Выбрать главу

Вот это «мы» и оспаривает Вулф с самого начала книги: она не позволяет своему собеседнику считать «мы» чем-то самоочевидным. Но после многих страниц, посвященных феминистской точке зрения, на этом «мы» она в конце концов и успокаивается.

Тем не менее никакое «мы» нельзя воспринимать как самоочевидность, когда речь идет о взгляде на боль других людей.

Кто такие «мы», которым адресованы эти шокирующие картины? Это «мы» включает не только сочувствующих маленькой стране или людей, борющихся за ее жизнь, но и гораздо более широкий слой — тех, кто лишь номинально озабочен гнусной войной в чужой стране. Фотографии — средство для того, чтобы сделать «реальными» (или «более реальными») события, которые привилегированные и просто благополучные люди, возможно, предпочли бы не заметить.

«Итак, на столе перед нами фотографии», — пишет Вулф, предлагая мысленный эксперимент читателю заодно с воображаемым юристом (видным, как следует из ее замечания, что он имеет право ставить после своей фамилии «К.А.» — Королевский адвокат), который может быть, а может и не быть реальным лицом. Так вот, представьте себе, что утром вам пришел по почте конверт с фотографиями. На них — искромсанные тела взрослых и детей. Они показывают, как война опустошает, крушит, дробит и сравнивает с землей выстроенный мир. «Бомба оторвала стену дома», — пишет Вулф об одном снимке. Конечно, город построен не из плоти. Но разъятые здания почти так же красноречивы, как расчлененные тела. (Кабул; Сараево; Мостар; Грозный; шесть с половиной гектаров южного Манхэттена после 11 сентября 2001 года, лагерь беженцев в Дженине …) Смотрите, — говорит фотография, — вот что это такое. Вот что делает война. И еще вот что. Война терзает и крушит. Война вынимает внутренности. Война выжигает. Рвет на части. Война — это гибель.

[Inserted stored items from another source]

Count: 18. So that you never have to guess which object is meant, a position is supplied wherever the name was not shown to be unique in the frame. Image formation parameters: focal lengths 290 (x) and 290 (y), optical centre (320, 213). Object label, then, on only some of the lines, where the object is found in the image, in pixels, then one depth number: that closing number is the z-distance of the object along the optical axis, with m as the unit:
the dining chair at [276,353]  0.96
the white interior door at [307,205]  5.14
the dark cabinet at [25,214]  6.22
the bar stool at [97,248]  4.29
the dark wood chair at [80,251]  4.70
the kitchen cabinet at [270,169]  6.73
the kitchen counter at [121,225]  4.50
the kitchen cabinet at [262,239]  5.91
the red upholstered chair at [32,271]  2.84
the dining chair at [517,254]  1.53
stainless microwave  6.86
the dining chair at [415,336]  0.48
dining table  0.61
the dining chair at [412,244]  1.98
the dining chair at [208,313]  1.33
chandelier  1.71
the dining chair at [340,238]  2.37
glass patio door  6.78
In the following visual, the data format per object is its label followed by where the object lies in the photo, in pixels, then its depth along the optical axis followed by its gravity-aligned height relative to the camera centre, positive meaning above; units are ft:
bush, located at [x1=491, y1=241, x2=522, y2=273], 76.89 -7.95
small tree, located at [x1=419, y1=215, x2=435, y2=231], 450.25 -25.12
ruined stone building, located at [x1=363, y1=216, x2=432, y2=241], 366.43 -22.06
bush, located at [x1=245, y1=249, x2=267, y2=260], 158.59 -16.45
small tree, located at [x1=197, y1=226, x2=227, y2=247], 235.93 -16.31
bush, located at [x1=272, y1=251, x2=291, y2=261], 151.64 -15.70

Не испытывать боли, не содрогнуться при виде этих картин, не стремиться к тому, чтобы был положен конец этим жестокостям, по мнению Вулф, может только моральный монстр. А мы, говорит она, не монстры, мы представители образованного класса. Нас губит недостаток воображения, эмпатии, мы не можем охватить умом эту реальность.

Но верно ли, что эти фотографии, запечатлевшие гибель мирных жителей, а не сражения армий, побуждали только к отрицанию войны? Нет, они способны были укрепить воинственный дух республиканцев. Разве не для этого они были предназначены? В осуждении войны Вулф и юрист заведомо согласны, и ужасные фотографии лишь подкрепляют уже сложившееся общее мнение. Если бы вопрос был поставлен иначе: «Как мы можем помочь защите испанской республики от сил милитаристского и клерикального фашизма?», эти фотографии, наоборот, могли бы подтвердить их убеждение в справедливости войны.

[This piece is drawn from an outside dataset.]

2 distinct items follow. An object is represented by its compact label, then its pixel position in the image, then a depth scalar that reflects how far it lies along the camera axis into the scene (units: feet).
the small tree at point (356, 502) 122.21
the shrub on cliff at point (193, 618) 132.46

Картины, вызванные воображением писательницы, на самом деле не показывают, что делает война как таковая. Они демонстрируют конкретный способ ведения войны, способ, обычно именуемый «варварским», когда мишенью становятся мирные жители. Эту тактику бомбардировок, массового истребления, пыток и убийства пленных генерал Франко отрабатывал еще в 1920 годах, воюя в Марокко. Тогда правящие державы относились к этому снисходительнее: речь шла о колониальных подданных Испании, более темнокожих и вдобавок нехристях; теперь его жертвами стали соотечественники. Видеть в этих снимках, как Вулф, только подтверждение того, что война чудовищна, — значит отвлечься от истории Испании. Значит отмахнуться от политики.

Для Вулф, как и для многих антимилитаристов, война родовое понятие, и картины, ею описываемые, — изображения безымянных общеродовых жертв. Снимки, рассылавшиеся мадридским правительством, как ни поразительно, лишены подписей. Но аргументы против войны не основываются на информации, кто, когда и где; сама произвольность беспощадной бойни является достаточным свидетельством. Для тех, кто уверен, что правда на одной стороне, а угнетение и несправедливость на другой и что битва должна продолжаться, — для них важно только, кто убит и кем. Для израильского еврея фотография ребенка, разорванного взрывом в пиццерии Иерусалима, — это прежде всего фотография еврейского ребенка, убитого террористом-смертником. Для палестинца фотография ребенка, разорванного танковым снарядом в Газе, — это прежде всего фотография палестинского ребенка, убитого израильским артиллеристом. Для воинствующего все решается просто: свой или враг. И все снимки ждут подписи — для объяснения или фальсификации. Во время боев между сербами и хорватами в начале последних балканских войн на пропагандистских пресс-конференциях и сербы, и хорваты демонстрировали одни и те же снимки детей, убитых при артобстреле деревни. Замени подпись и пользуйся их смертями.